- **Work to be completed**: Locate every line in the rows below that contains the string "Number" and copy each of those lines in full. The match is case-sensitive.

- **Records provided**:
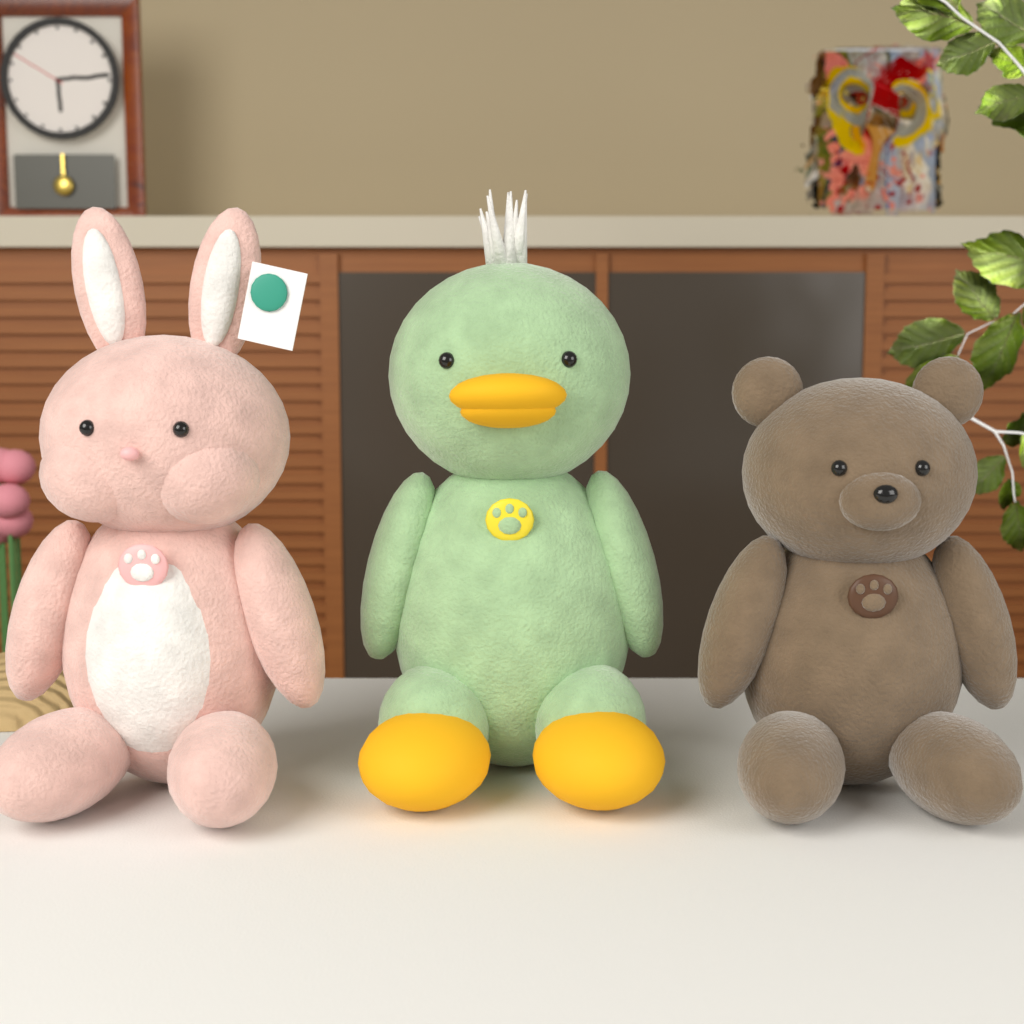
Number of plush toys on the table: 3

...

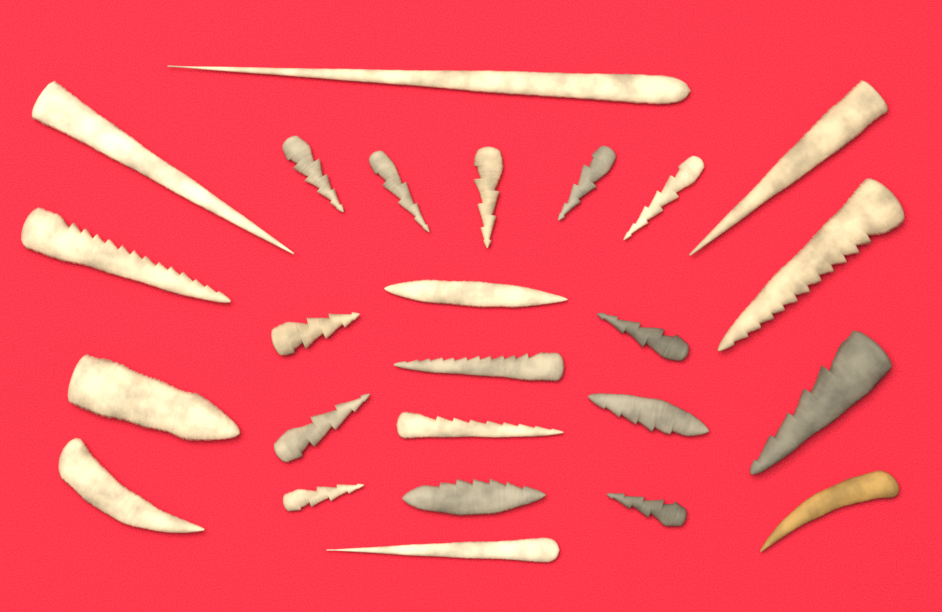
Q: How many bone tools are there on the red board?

---

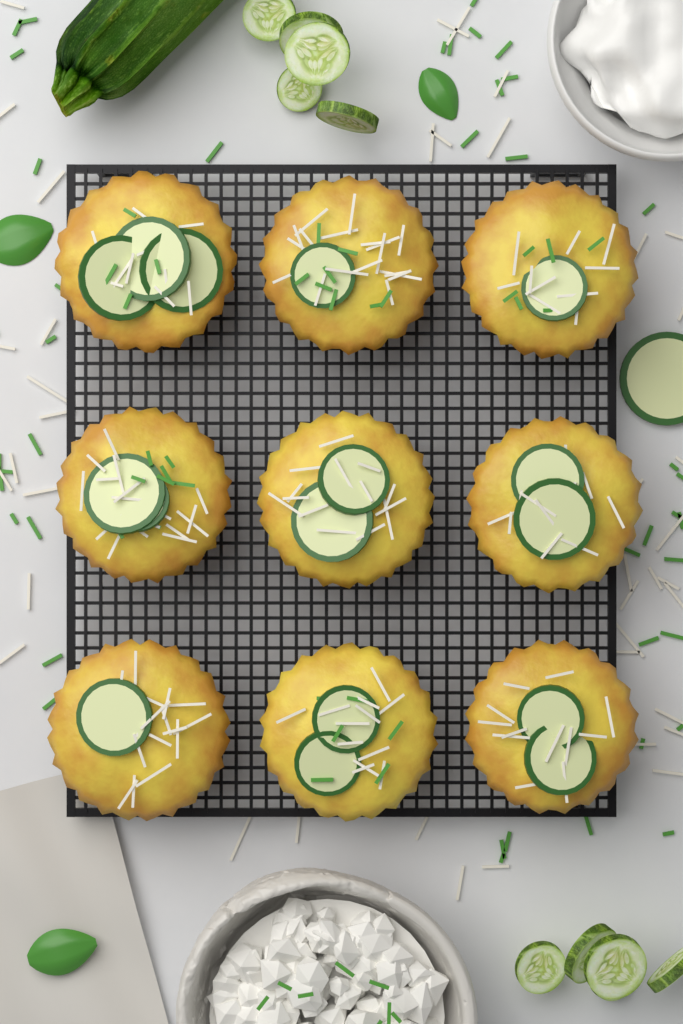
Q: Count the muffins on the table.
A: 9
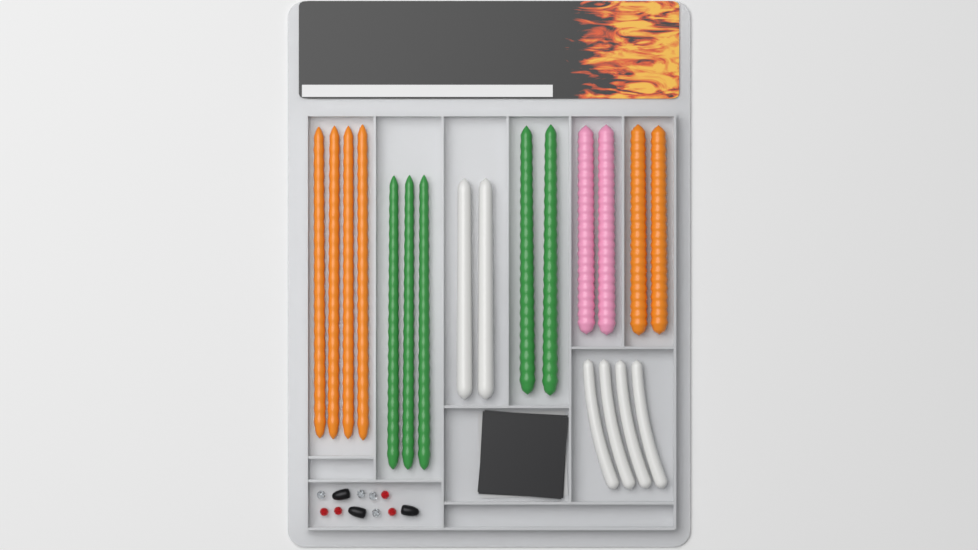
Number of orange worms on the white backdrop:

- **Right answer**:
Number of plush toys on the table: 3
Number of orange worms on the white backdrop:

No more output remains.